[A Popular History of France From The Earliest Times by Francois Pierre Guillaume Guizot]@TWC D-Link bookA Popular History of France From The Earliest Times CHAPTER LX 6/92
Sad symptom of the fatal progress of public opinion! The cries heretofore raised against the queen under the name of Austrian were now uttered against Madame Deficit, pending the time when the fearful title of Madame Veto would give place in its turn to the sad name of the woman Capet given to the victim of October 16, 1793. The king summoned the Parliament to Versailles, and on the 6th of August, 1787, the edicts touching the stamp-tax and territorial subvention were enregistered in bed of justice.
The Parliament had protested in advance against this act of royal authority, which it called "a phantom of deliberation." On the 13th of August, the court declared "the registration of the edicts null and without effect, incompetent to authorize the collection of imposts, opposed to all principles;" this resolution was sent to all the seneschalties and bailiwicks in the district.
It was in the name of the privilege of the two upper orders that the Parliament of Paris contested the royal edicts and made appeal to the supreme jurisdiction of the States-general; the people did not see it, they took out the horses of M.d'Espremesnil, whose fiery eloquence had won over a great number of his colleagues, and he was carried in triumph.
On the 15th of August the Parliament was sent away to Troyes.
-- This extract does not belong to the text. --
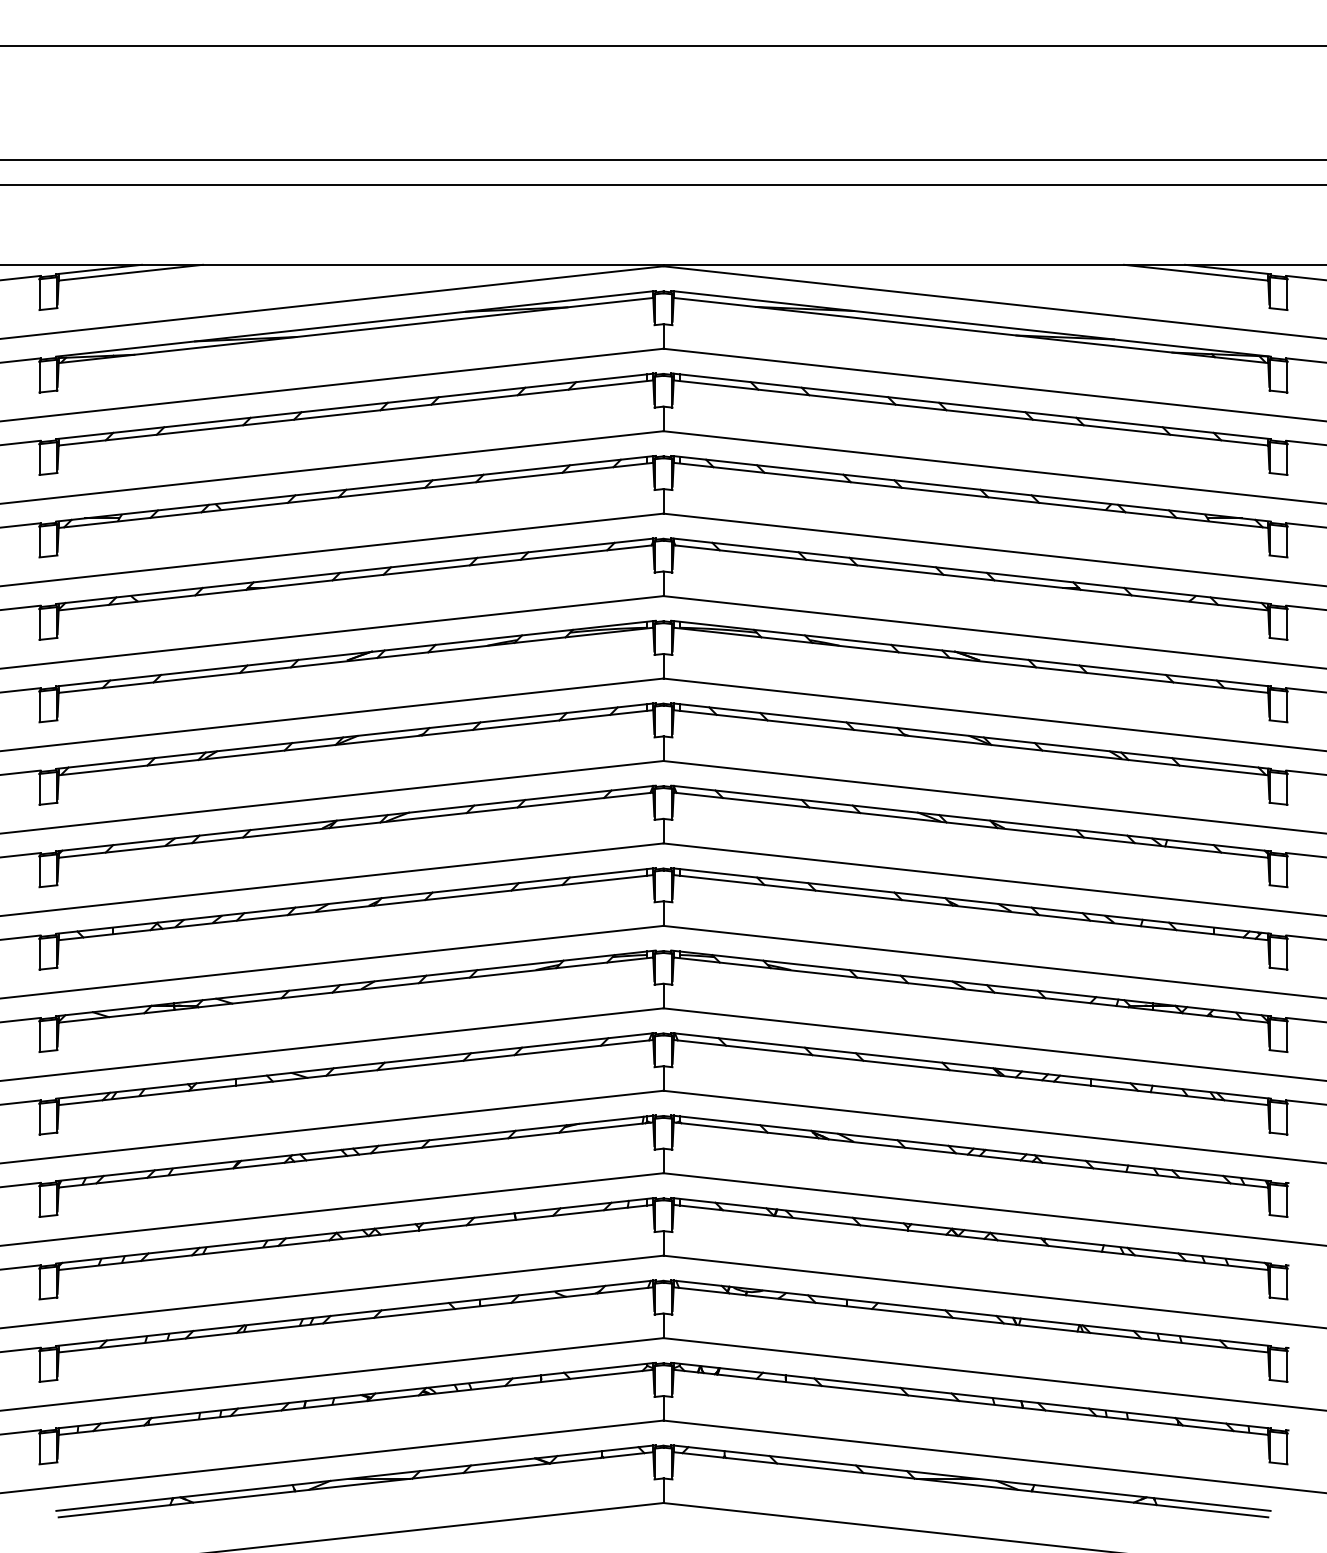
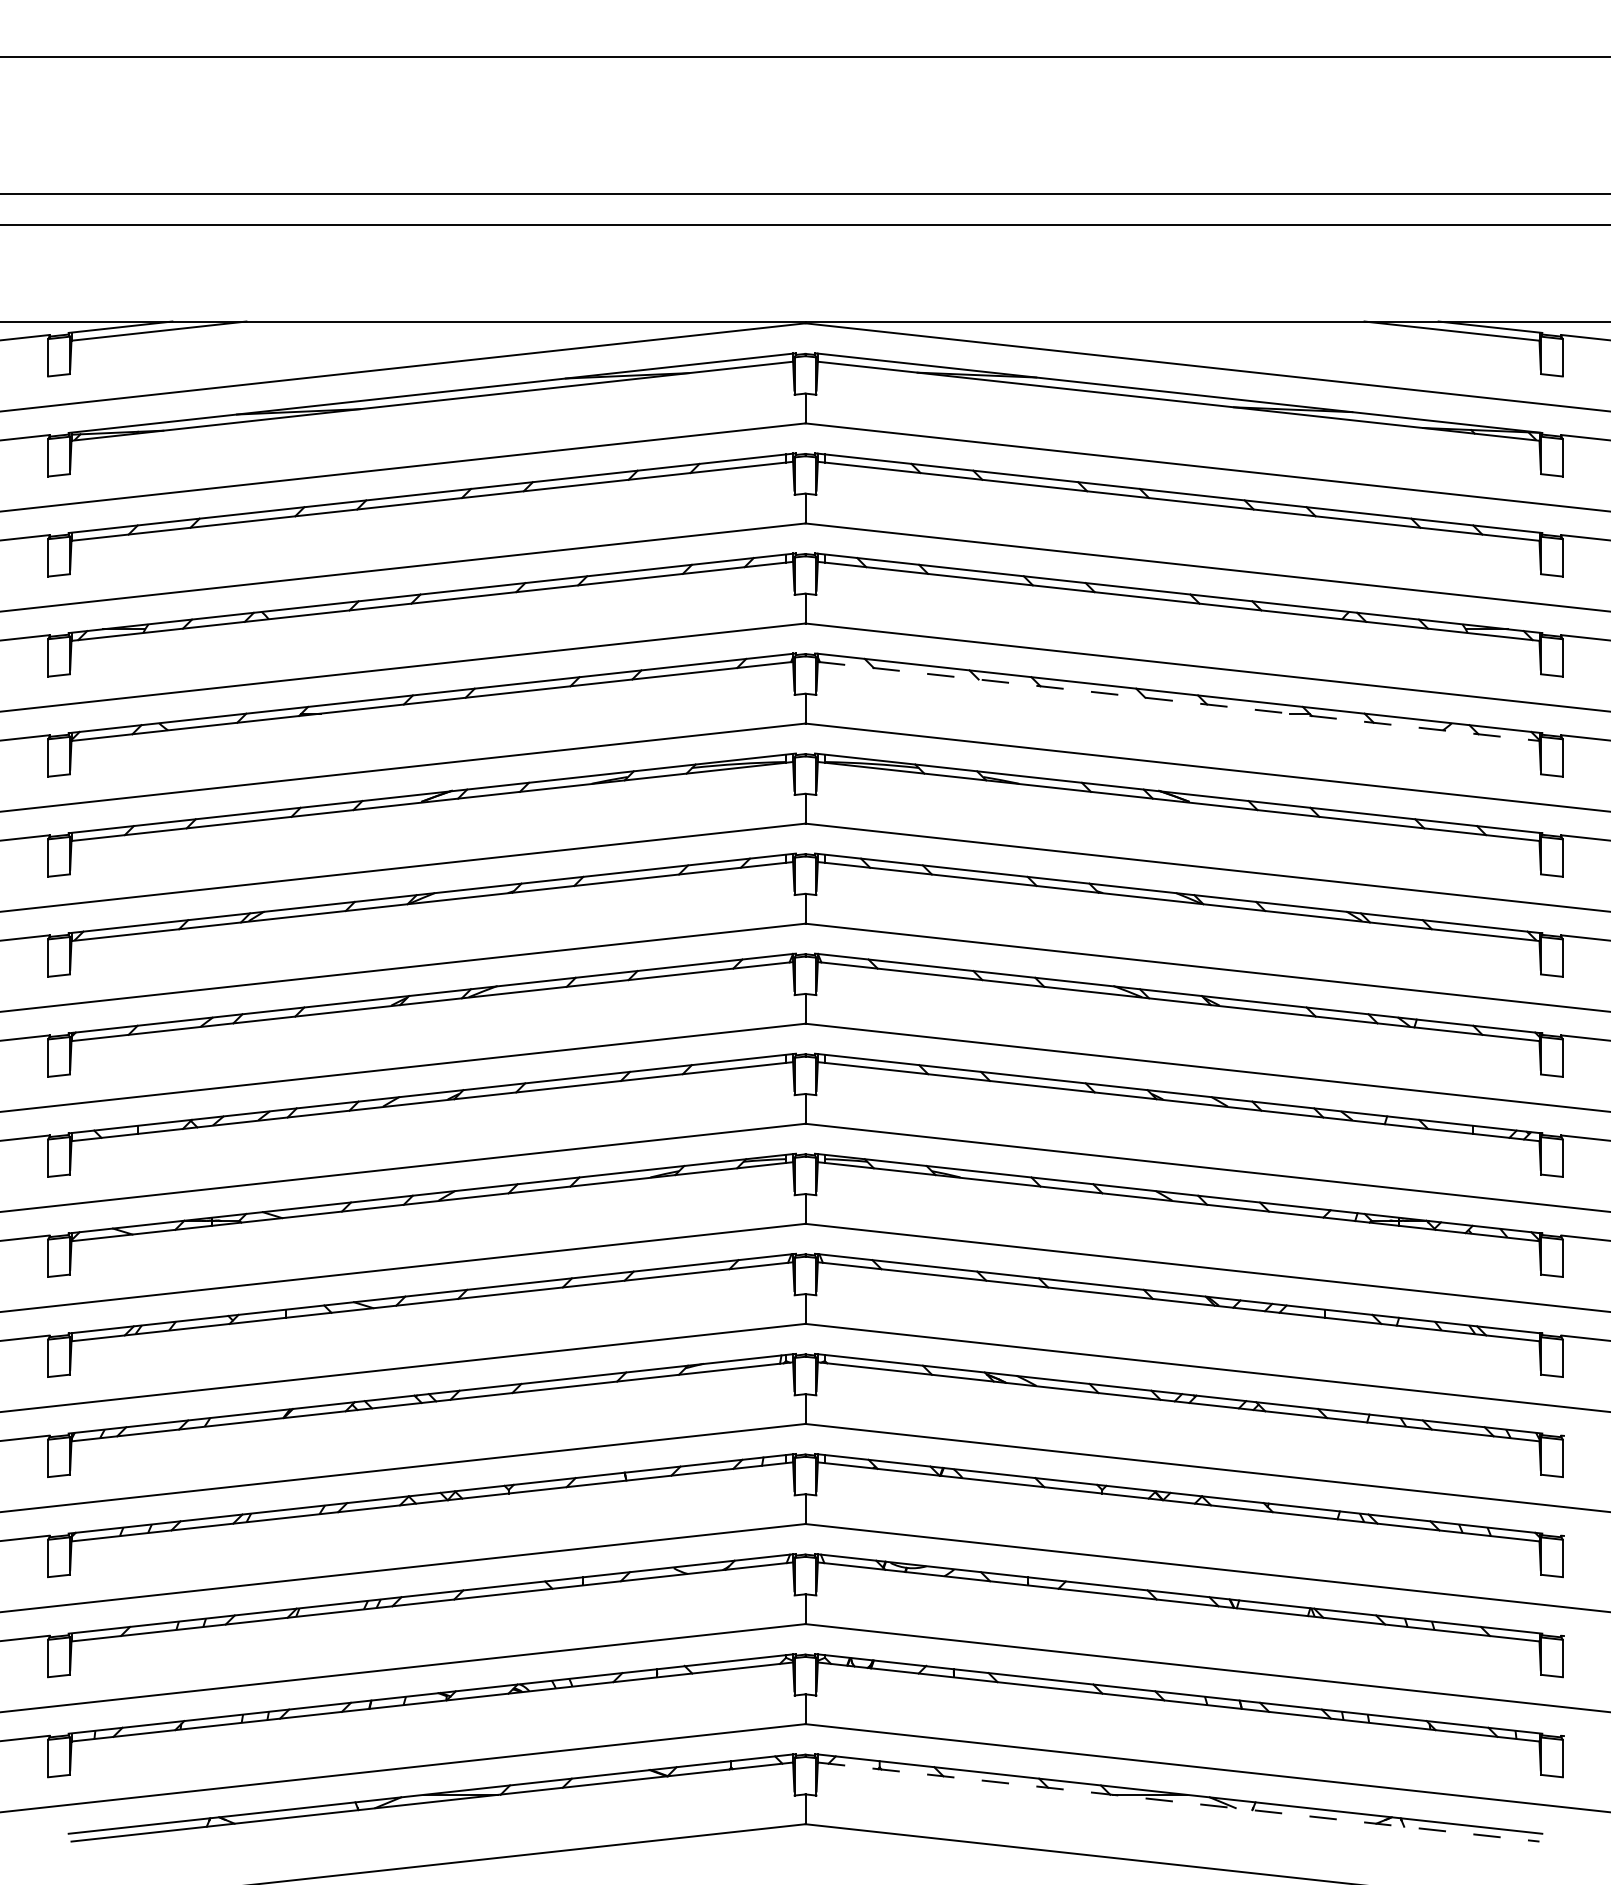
line: (970, 577) -> (1178, 701), solid -> dashed
line: (970, 1485) -> (1178, 1802), solid -> dashed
Banishment far away from the capital, from the ferment of spirits, and from the noisy centre of their admirers, had more than once brought down the pride of the members of Parliament; they were now sustained by the sympathy ardently manifested by nearly all the sovereign courts. "Incessantly repeated stretches of authority," said the Parliament of Besanccon, "forced registrations, banishments, constraint and severity instead of justice, are astounding in an enlightened age, wound a nation that idolizes its kings, but is free and proud, freeze the heart and might break the ties which unite sovereign to subjects and subjects to sovereign." The Parliament of Paris declared that it needed no authority for its sittings, considering that it rendered justice wherever it happened to be assembled.
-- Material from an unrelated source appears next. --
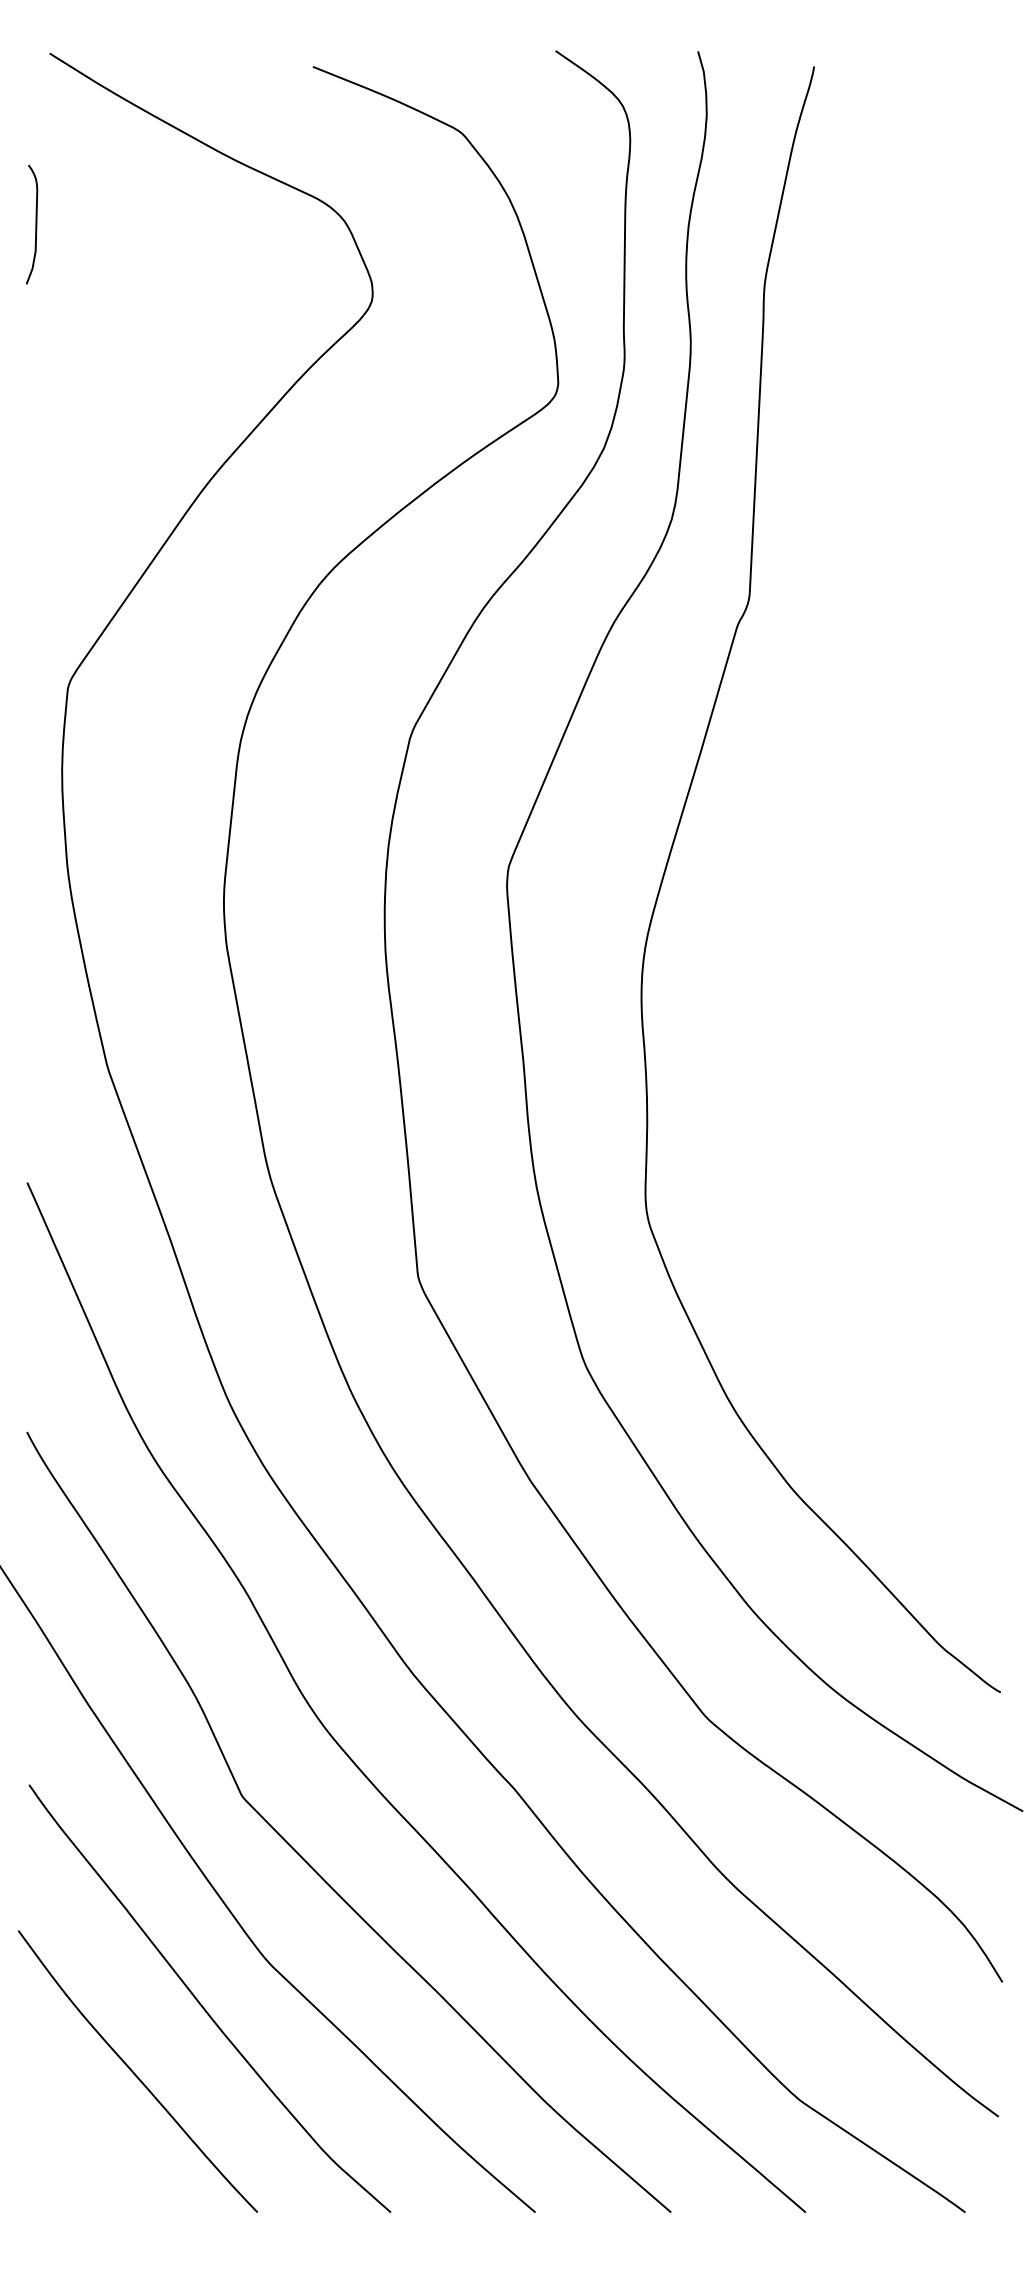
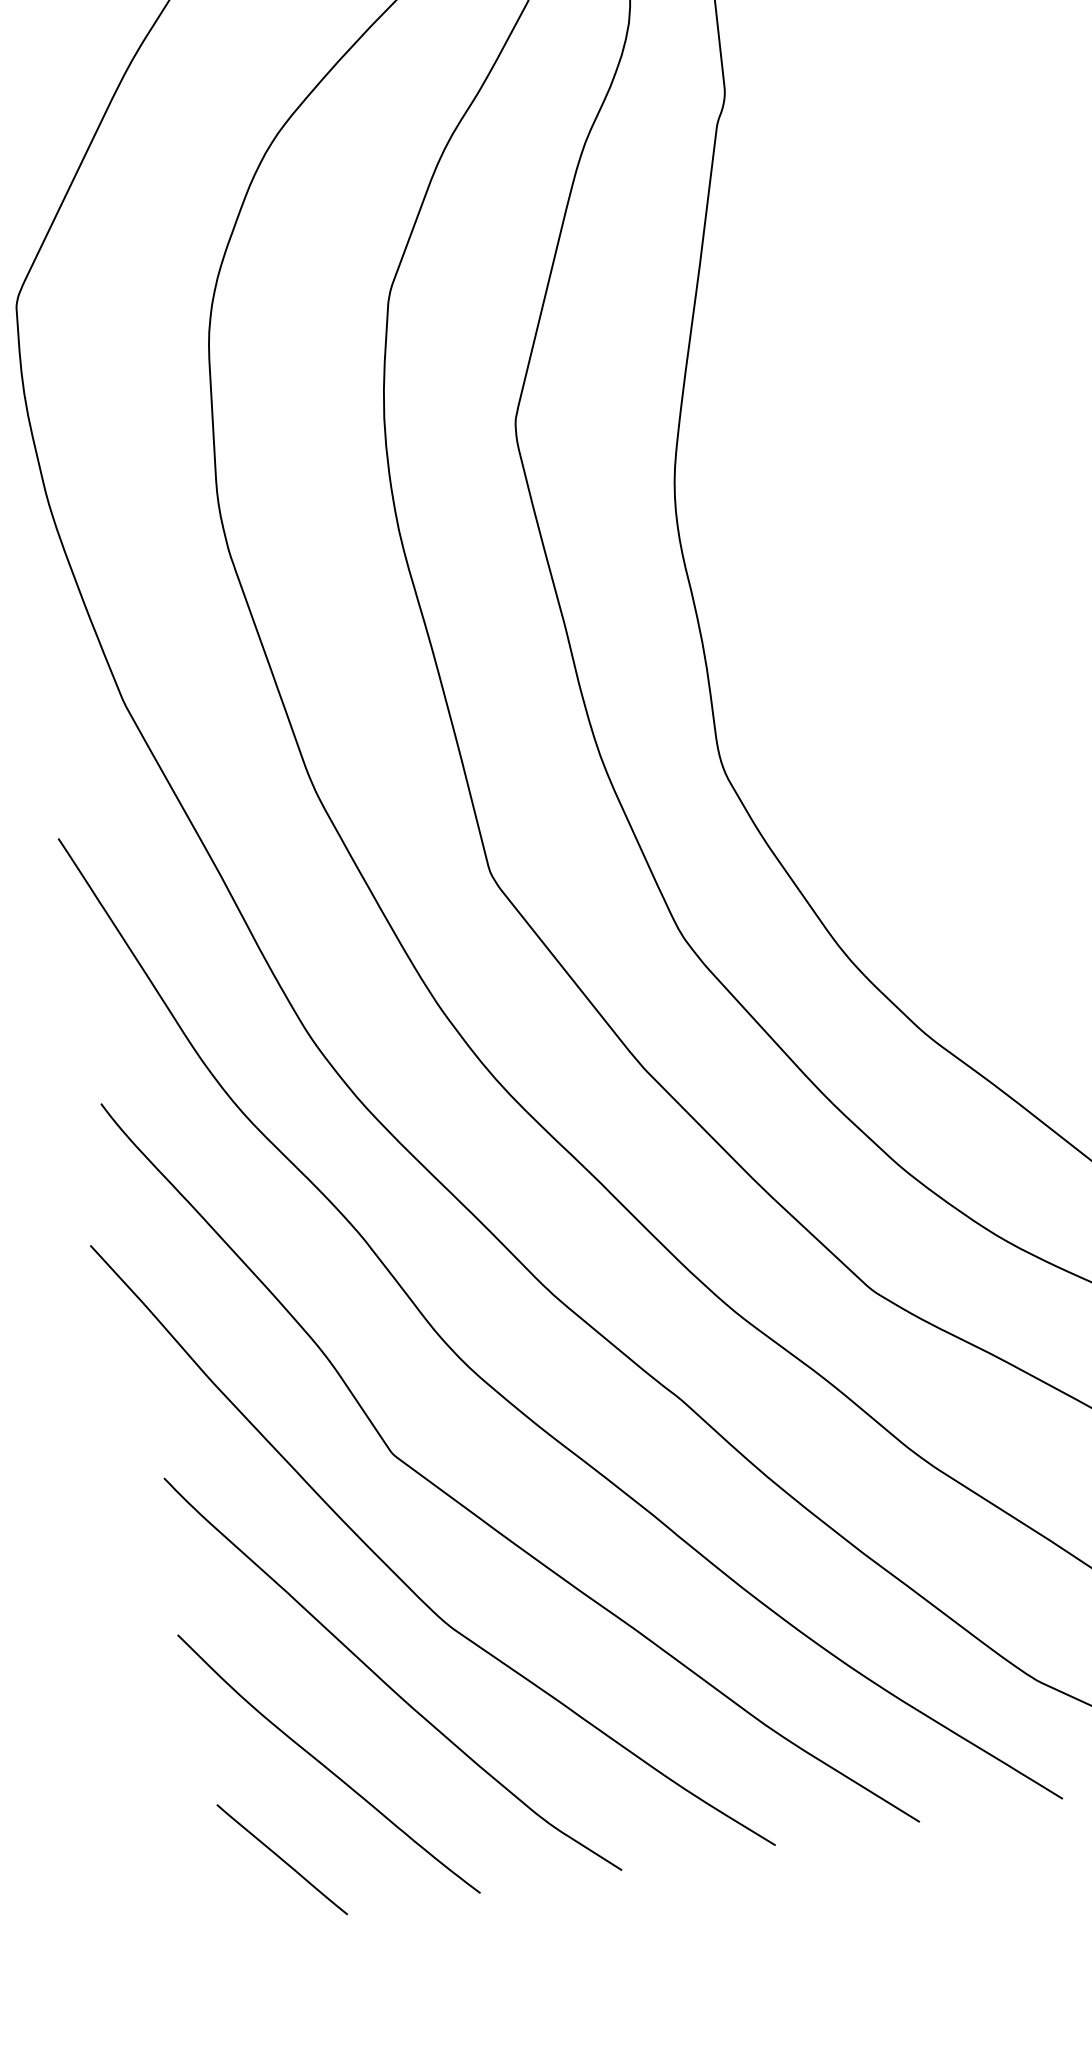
line: (80, 2151) -> (281, 1858), added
"The monarchy would be transfigured into a despotic form," said the decree, "if ministers could dispose of persons by sealed letters (_lettres de cachet_), property by beds of justice, criminal matters by change of venue (_evocation_) or cassation, and suspend the course of justice by special banishments or arbitrary removals." Negotiations were going on, however; the government agreed to withdraw the new imposts which it had declared to be indispensable; the Parliament, which had declared itself incompetent as to the establishment of taxes, prorogued for two years the second twentieth.